I'm not a mathematician, but constructivists aim to define mathematics without uncomputable numbers, see

https://en.wikipedia.org/wiki/Computable_analysis

and

https://en.wikipedia.org/wiki/Computable_number#Use_in_place...

As far as I can understand, the set of all computable numbers (including all algebraic numbers and many transcendental numbers, such as Pi), even has the same cardinality as the rationals, and thus the natural numbers.

The reason we consider uncomputable numbers "numbers" include some definitions about infinite series and analysis that would need to have stricter requirements for convergence when looking only at the computable numbers, not the real numbers.

And defining a concrete bijection between the natural numbers and the computable numbers would also solve the halting problem and is impossible, we only know that such a bijection exists: defining it would mean to have an algorithm that can prove for a specific Turing machine that it is the minimal one computing it's output, among a given set of universal Turing machines / UTM encoding.

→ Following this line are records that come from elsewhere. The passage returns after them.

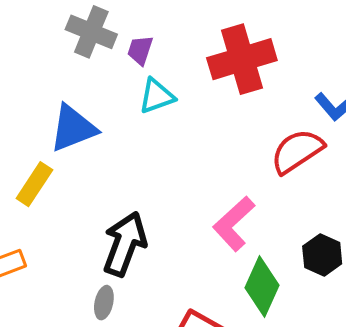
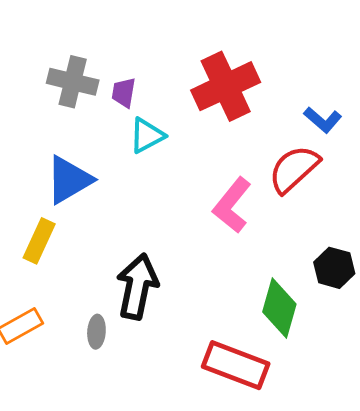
pink L-shape: (234, 224) -> (232, 205), moved
gray ellipse: (104, 303) -> (96, 332), moved

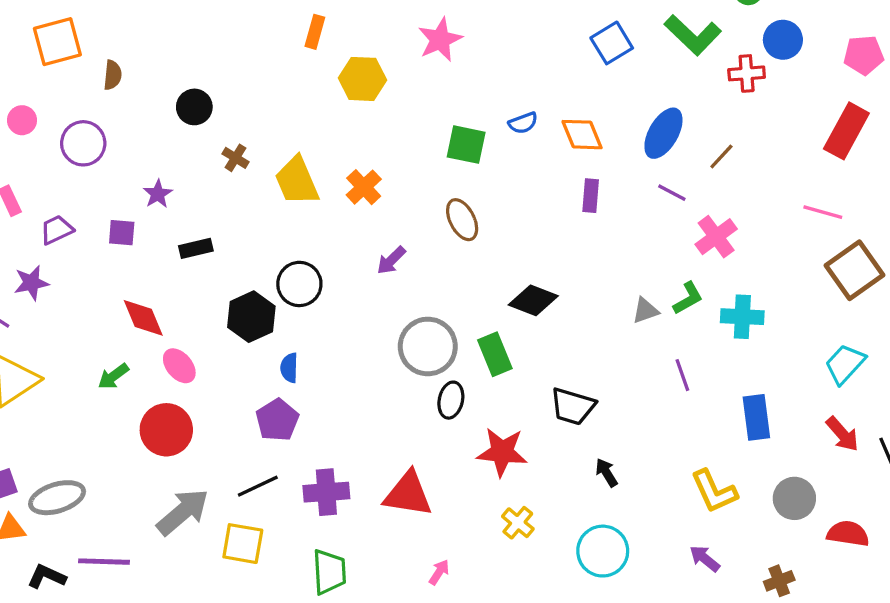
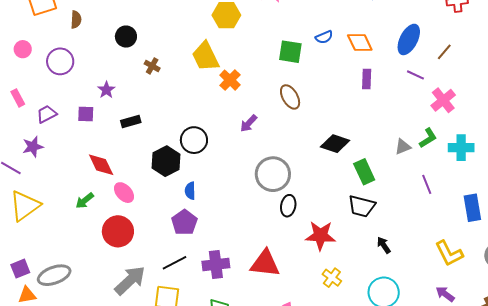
yellow trapezoid: (297, 181) -> (205, 56), moved
green rectangle: (495, 354) -> (364, 172), moved

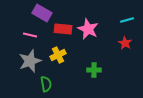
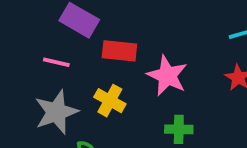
pink star: (88, 29) -> (167, 76), moved
yellow cross: (58, 55) -> (110, 101), turned -35

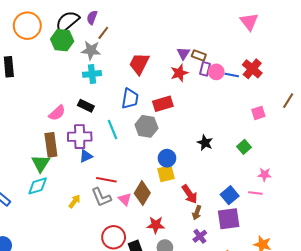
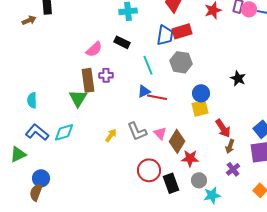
red rectangle: (163, 104) -> (182, 31), moved
purple cross: (80, 137) -> (106, 75), moved, size x0.6
blue triangle: (86, 156) -> (144, 91), moved
red line: (106, 180) -> (157, 97), moved
cyan diamond: (38, 186) -> (64, 132), moved
brown diamond: (142, 193) -> (177, 141), moved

(please take this with a grain of salt as I'm stepping outside the bounds of my knowledge here)

cofunctor|7 days ago

Here’s a nice concrete construction. To start, fix some enumeration ϕ of Turing machines. Let’s define a sequence of rational numbers x_k as $\sum_{i=0}^k 2^{-(i+1)} * halts(ϕ(i),k)$, where $halts(M,k)$ returns 1 if the machine M halts before taking k steps when fed the empty tape, and 0 otherwise. This is perfectly computable, as we only ever need to run a finite number of machines a finite number of steps for each k.

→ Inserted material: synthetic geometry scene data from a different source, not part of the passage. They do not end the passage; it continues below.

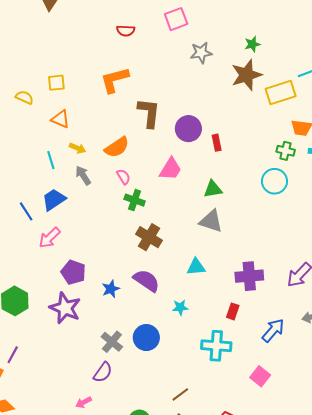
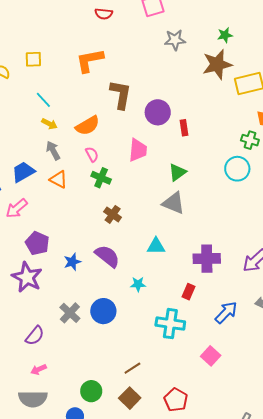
orange triangle: (60, 119) -> (59, 179), moved
cyan line: (51, 160) -> (43, 100), moved, turned -30
pink trapezoid: (171, 169) -> (138, 150), turned -30
green triangle: (213, 189) -> (177, 172), turned -30
brown cross: (149, 237) -> (113, 214), size x0.7
purple semicircle: (103, 372) -> (35, 336), moved

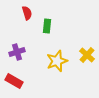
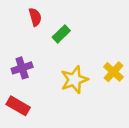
green rectangle: (47, 26) -> (61, 34), turned 40

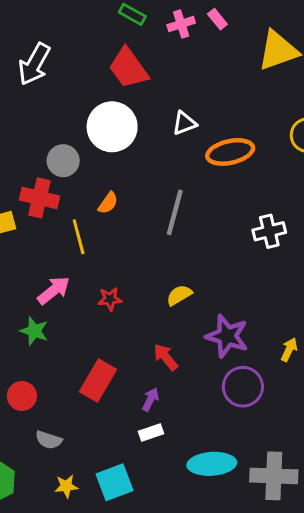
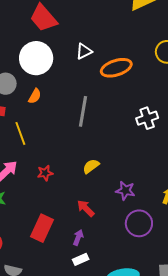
orange semicircle: (108, 203) -> (35, 96), moved
purple star: (227, 336) -> (125, 191), size x0.7

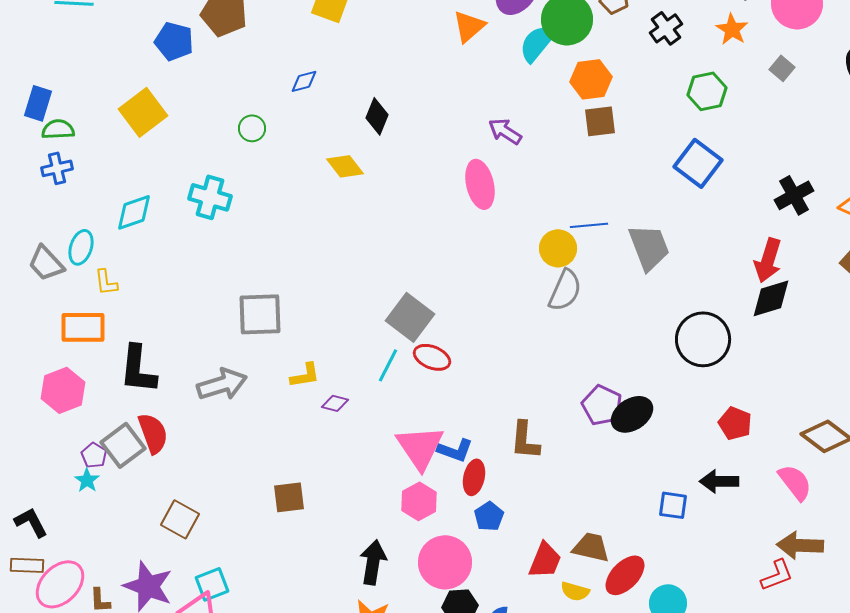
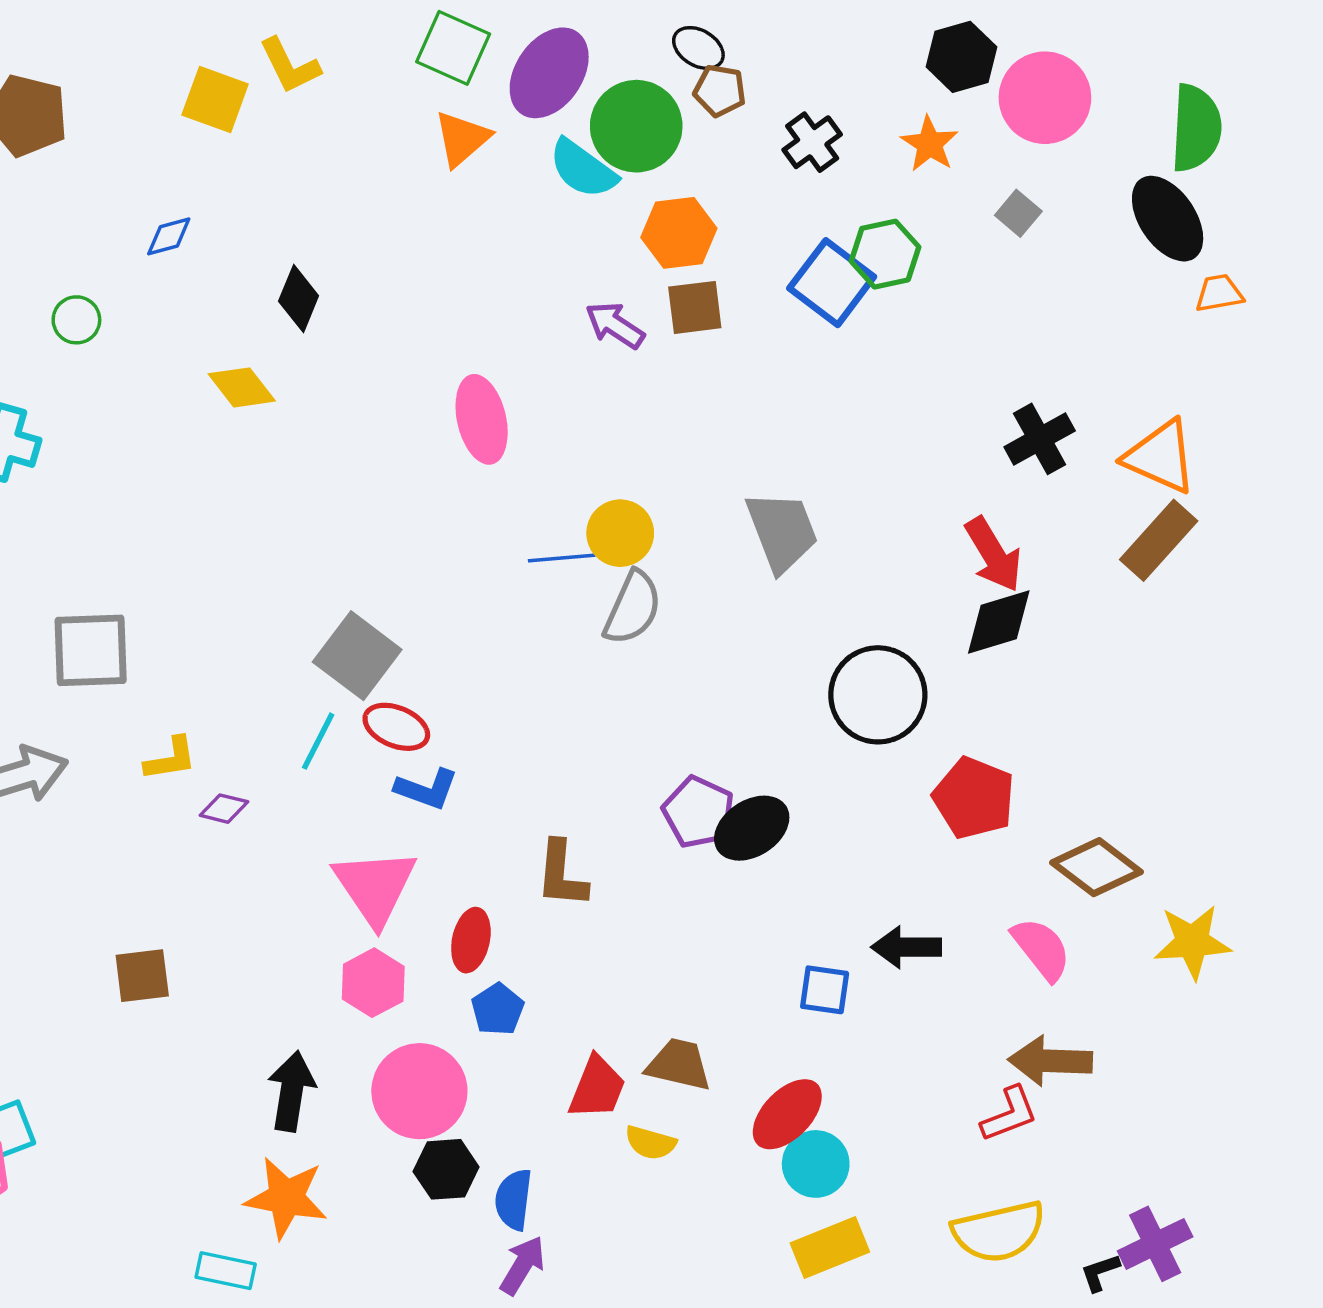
cyan semicircle: (537, 43) -> (583, 169), turned -93
purple arrow: (505, 131) -> (615, 325), moved
blue square: (698, 163) -> (832, 283), moved
blue line: (589, 225) -> (562, 558), moved
red arrow: (768, 260) -> (993, 554), turned -48
red pentagon: (735, 423) -> (974, 798), moved, size x1.4
blue L-shape: (455, 450) -> (427, 789), moved
red ellipse: (625, 575) -> (787, 1114), moved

This sequence of rationals is monotonic and is upper-bounded by 1, but does not have a computable least upper bound. If such an upper bound existed, then it would encode solutions to the halting problem for every program. However, the reals have least upper bounds of all upper bounded subsets under mild classical assumptions, so we’ve made ourselves an uncomputable real out of computable data.

Sequences of this form are called Specker sequences, and are how you cook up most uncomputable numbers. There are models of constructive logic that do not admit any Specker sequences and admit only computable reals, but that is beyond the scope of a single comment :)

yorwba|7 days ago

Any given computation either halts or it doesn't. You can encode that information in a single bit, as a specific number. Since there is a countably infinite number of possible computations, you'd need a countably infinite number of bits.

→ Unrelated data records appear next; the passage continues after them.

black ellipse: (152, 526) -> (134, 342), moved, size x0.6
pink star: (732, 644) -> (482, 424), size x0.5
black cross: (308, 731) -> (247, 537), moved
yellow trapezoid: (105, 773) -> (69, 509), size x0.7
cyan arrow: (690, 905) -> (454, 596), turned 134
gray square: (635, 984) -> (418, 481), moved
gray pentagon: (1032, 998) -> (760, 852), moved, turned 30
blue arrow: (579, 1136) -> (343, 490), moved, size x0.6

So you can never find enough storage to hold the full solution of the halting problem in the real world. But you can find enough storage in a real number. Because real numbers can have a countably infinite number of digits after the decimal point. So you can stuff your countably infinite number of bits representing the solution of the halting problem in there.

Which specific real number you get depends on the details of the encoding, but it's definitely some real number. And it cannot be computed, because if it could, you could read the solution to the halting problem off its digits, but the halting problem is known to be uncomputable.

leni536|7 days ago

Enumerate all well formed programs in order. For programs that halt assign the digit 0, and for the ones that don't, the digit 1. Put the digits after a decimal point and interpret in binary.

lich_king|7 days ago

Busy beavers are a classic example. They're mostly-hypothetical numbers that tell you "if any Turing machine of size s runs for longer than this, it doesn't halt." There's a link to that in the sentence you quoted.

tromp|7 days ago

Individual busy beavers BB(n) are finite natural numbers and thus quite computable. A related uncomputable number is the halting probability Omega of a universal prefix machine (whose programs form a prefix free set). By collecting enough halting programs to accumulate a probability of at least the first n bits of Omega (as a binary fraction), you will have determined all programs of length at most n that halt and thus also the busy beavers up to that size.